# Action item
Repeat the records in full. No pictures belong in the copy.

----- Listed entries -----

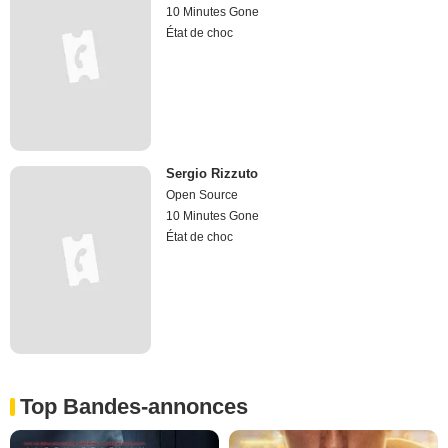
10 Minutes Gone
État de choc
Sergio Rizzuto
Open Source
10 Minutes Gone
État de choc
Top Bandes-annonces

-----

# Exercise response
10 Minutes Gone
État de choc
Sergio Rizzuto
Open Source
10 Minutes Gone
État de choc
Top Bandes-annonces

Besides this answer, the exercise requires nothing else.